Older adults are currently the most at risk of divorce in the United States. When evaluating those adults who have gotten married at some point, individuals between the ages of 55 and 64 experience a roughly 43% rate of divorce. Looking at all adults over the age of 20 who have ever married, roughly 34% of women and 33% of men reported a prior divorce.
In other words, there is a roughly 10% difference between the population in general and adults over the age of 50 who are preparing for retirement or are already retired. Why have gray divorces become a more common occurrence?
Longer life expectancy
120 years ago, women could expect to live for 51 years on average, while men would live for roughly 48 years. As of 2000, women have a life expectancy of 80, while men may live to 74 on average. Recognizing that someone has two full decades of retirement ahead of them can be reason for people to make an exit from an unhappy relationship.
Greater financial independence
Women in their 50s and 60s currently may have pursued advanced educations and careers that make them feel confident about living independently after divorce.
A greater focus on major marital events
People were once under pressure to ignore the misconduct of spouses. That has shifted drastically in most communities, and people now feel empowered to leave after negative marital events. Issues that may trigger a divorce after decades of marriage include:
- a sudden change in politics
- a massive shift in health
- conversion to a new religion
- extramarital infidelity
- uncovering hidden debts
- learning about an addiction
People now expect their spouses to improve their behavior or leave when problems persist.
Decreased social stigma
Decades ago, older adults would have likely feared rocking the boat with their social support network by filing for divorce. A reduction in overall social stigma makes it easier for people to feel comfortable about ending their marriages without damaging their reputation and access to support as they age.
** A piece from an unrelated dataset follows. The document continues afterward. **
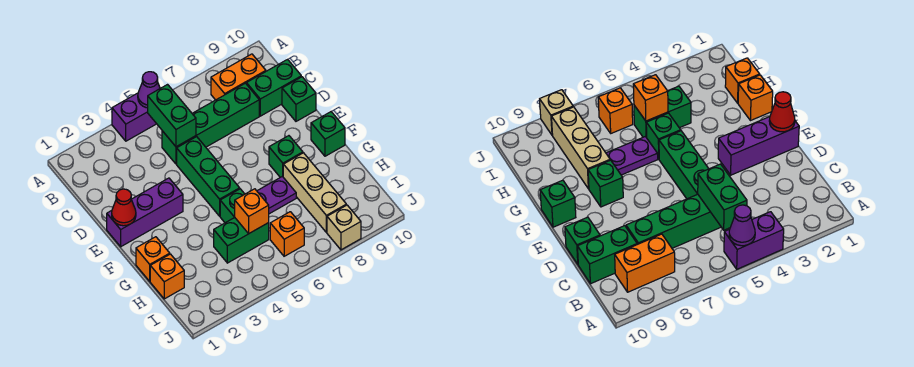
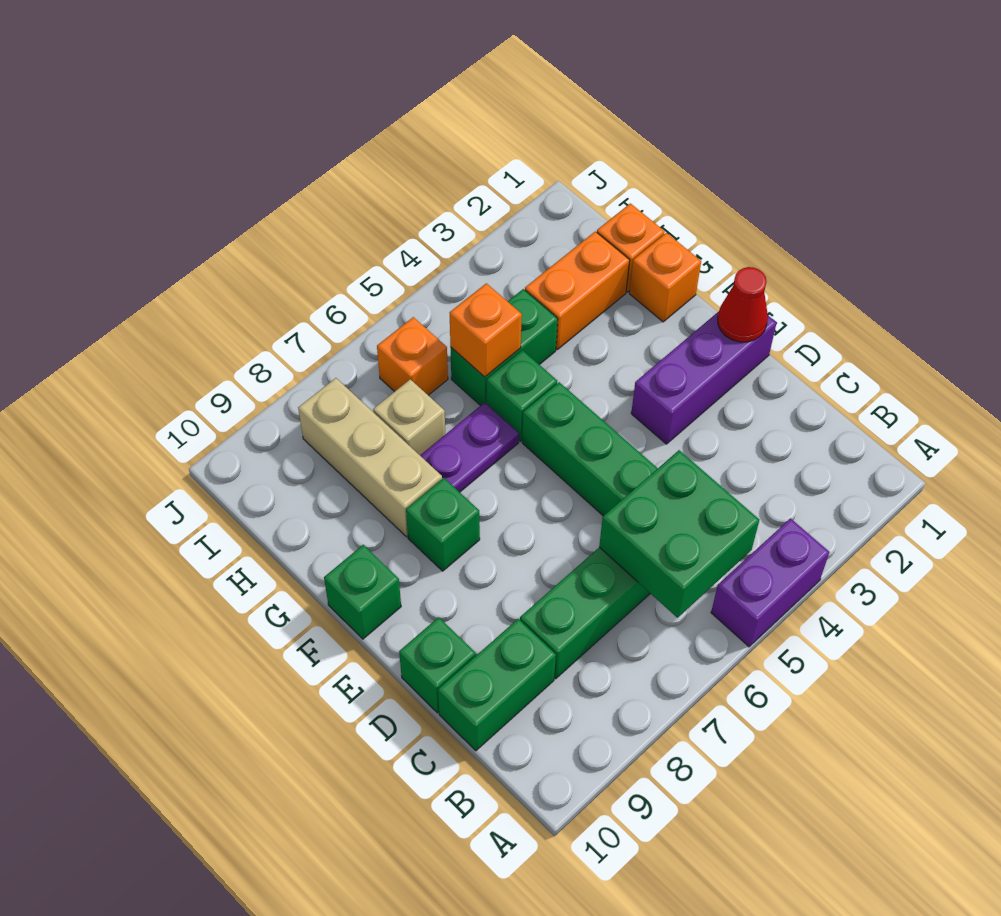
purple cone A5 level 2 -> none
green brick B5:C5 level 2 -> green brick B5:C6 level 2
orange brick B8:B9 level 1 -> orange brick H2:H3 level 1
tan brick J8 level 1 -> tan brick H7 level 1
Changing relationship expectations
People now expect more from their spouses than they may have in the past. Commitment and cohabitation often aren’t enough. They want shared values and mutual sharing of responsibilities. If someone has long endured of partnership with a spouse who does not bring joy to their life, then they may feel like their best chance at happiness could come from living on their own and their golden years.
Learning more about why gray divorces are more common and what challenges they may inspire can help people who are thinking about the end of a marriage more effectively protect themselves from the challenges and risks of divorce.